> _TEXTO FORNECIDO_:
⁂

Primeira Parte – Separação

“Qualquer observador da história e da cultura adventista do sétimo dia sabe que o estilo de vida adventista não é mais o que era. Já que tudo o que acontece tem uma causa, deveríamos assumir que as mudanças no estilo de vida surgiram a partir de convicções mais profundas, sejam teológicas ou relacionadas com a experiência. Em consequência começarei, na primeira parte, por revelar algumas causas por trás da separação teológica e prática que existe entre o estilo de vida e a salvação, o qual resulta na crescente secularização do estilo de vida adventista”. (p. 21)


Capítulo 1 – A Secularização do Adventismo

O que é estilo de vida?

“O dicionário Oxford diz que ‘estilo de vida é a forma na qual vive uma pessoa’. […] O significado da expressão ‘estilo de vida’, então, é claro. Refere-se à forma que vivemos nossa vida cada dia. Por outro lado, a forma que vivemos a nossa vida é a forma como somos como pessoas e como cristãos”. (p. 23)

“Contudo, muitos adventistas, seguindo uma convicção cristã generalizada, diferenciam entre ‘vida espiritual’ e estilo de vida. De acordo com este ponto de vista, nossa ‘vida espiritual’ (a vida cristã) é diferente e não se relaciona com os assuntos comuns e sem importância da vida cotidiana (estilo de vida)”. (p. 23)

A secularização do estilo de vida adventista

“Um crescente número de adventistas estão adotando estilos de vida mundanos. Não tenho estatísticas ou estudos científicos para apoiar esta afirmação. Só tenho uma série de observações pessoais durante os últimos 40 anos. […] Contudo, compartilharei minha percepção parcial e limitada da secularização do estilo de vida adventista para fundamentar que nós temos um problema que necessita atenção teológica e pastoral”. (p. 24)

⁂

> _INFORMAÇÕES APRESENTADAS_:
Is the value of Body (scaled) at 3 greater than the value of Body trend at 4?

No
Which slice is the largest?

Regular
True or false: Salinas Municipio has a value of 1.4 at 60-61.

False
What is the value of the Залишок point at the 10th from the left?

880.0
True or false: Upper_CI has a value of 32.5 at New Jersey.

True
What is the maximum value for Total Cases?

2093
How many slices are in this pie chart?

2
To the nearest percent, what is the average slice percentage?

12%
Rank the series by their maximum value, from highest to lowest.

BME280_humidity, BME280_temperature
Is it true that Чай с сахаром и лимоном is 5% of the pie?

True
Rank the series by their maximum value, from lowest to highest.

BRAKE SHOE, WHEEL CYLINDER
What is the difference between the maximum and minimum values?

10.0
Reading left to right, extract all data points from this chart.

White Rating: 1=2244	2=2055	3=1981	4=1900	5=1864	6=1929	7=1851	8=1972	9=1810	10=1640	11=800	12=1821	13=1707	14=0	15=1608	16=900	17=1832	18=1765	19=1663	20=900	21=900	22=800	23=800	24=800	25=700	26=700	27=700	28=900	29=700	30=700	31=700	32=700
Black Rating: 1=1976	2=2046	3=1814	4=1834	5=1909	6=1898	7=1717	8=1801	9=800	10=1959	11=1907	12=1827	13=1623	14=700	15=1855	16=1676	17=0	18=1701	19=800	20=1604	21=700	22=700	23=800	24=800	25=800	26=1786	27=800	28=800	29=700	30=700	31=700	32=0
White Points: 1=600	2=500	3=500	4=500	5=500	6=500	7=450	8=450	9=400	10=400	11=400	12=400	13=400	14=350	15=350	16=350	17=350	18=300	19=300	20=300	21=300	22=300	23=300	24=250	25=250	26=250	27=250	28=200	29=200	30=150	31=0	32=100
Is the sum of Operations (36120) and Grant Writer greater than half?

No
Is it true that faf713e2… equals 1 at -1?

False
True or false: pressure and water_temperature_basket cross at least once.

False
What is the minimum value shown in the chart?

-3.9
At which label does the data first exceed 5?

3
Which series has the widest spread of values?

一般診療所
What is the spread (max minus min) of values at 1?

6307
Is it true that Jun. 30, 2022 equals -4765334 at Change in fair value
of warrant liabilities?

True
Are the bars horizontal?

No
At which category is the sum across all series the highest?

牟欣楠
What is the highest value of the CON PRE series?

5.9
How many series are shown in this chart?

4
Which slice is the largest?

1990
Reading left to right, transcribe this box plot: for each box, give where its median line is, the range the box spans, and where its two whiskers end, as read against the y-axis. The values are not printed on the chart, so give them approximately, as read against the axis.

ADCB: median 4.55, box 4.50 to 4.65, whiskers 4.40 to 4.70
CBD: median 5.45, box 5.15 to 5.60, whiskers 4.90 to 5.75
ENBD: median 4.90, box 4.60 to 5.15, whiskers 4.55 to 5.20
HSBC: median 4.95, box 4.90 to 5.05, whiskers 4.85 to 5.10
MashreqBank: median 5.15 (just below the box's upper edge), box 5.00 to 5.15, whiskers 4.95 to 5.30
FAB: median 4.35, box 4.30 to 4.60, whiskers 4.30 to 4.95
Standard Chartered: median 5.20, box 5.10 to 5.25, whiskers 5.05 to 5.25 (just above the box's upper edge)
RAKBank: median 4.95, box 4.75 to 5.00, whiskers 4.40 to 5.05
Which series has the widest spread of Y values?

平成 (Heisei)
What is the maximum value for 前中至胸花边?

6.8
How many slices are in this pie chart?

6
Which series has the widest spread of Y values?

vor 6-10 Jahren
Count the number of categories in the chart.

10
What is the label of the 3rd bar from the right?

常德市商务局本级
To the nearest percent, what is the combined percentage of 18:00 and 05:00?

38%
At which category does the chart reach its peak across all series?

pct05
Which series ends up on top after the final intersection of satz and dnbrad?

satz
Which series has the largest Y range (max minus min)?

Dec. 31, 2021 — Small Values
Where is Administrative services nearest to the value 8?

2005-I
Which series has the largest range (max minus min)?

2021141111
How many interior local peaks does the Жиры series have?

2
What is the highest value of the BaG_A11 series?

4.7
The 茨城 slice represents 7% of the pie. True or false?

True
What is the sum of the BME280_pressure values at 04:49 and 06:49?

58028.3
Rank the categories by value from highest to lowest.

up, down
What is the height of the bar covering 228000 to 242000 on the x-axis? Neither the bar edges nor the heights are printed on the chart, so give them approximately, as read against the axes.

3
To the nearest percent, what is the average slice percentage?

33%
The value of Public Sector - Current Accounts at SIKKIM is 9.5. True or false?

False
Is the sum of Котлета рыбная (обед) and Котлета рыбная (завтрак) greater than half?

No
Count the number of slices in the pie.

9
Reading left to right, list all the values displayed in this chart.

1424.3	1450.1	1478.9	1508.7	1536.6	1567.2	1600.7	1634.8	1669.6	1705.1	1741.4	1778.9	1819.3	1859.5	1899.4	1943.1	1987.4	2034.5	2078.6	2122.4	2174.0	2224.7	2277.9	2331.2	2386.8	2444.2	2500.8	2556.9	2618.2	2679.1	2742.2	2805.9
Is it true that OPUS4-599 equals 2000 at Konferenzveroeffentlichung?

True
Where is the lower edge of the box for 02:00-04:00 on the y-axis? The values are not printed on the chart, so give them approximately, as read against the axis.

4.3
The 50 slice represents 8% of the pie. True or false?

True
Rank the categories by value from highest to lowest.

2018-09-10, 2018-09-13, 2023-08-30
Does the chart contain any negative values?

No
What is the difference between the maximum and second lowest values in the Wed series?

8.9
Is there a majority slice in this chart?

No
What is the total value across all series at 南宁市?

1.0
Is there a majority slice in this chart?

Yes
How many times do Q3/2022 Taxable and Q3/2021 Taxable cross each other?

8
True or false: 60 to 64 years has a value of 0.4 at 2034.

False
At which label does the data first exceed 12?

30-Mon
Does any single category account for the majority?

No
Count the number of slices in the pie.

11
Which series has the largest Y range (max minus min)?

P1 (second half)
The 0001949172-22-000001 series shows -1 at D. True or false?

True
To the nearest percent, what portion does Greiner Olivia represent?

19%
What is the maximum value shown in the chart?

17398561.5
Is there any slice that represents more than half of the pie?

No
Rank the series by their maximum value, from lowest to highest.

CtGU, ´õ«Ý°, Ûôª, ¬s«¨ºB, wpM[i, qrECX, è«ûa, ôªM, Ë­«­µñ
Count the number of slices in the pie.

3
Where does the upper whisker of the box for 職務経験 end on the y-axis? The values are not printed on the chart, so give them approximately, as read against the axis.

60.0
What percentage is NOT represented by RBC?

⁂

Responda às perguntas abaixo com base no texto sobre o estilo de vida adventista.
(a) Qual dicionário é citado para definir "estilo de vida"?
(b) Entre quais duas coisas muitos adventistas diferenciam, segundo o texto?
(c) Durante quantos anos foram feitas as observações pessoais mencionadas no texto?

(a) O dicionário Oxford.
(b) Entre a "vida espiritual" e o estilo de vida.
(c) Durante os últimos 40 anos.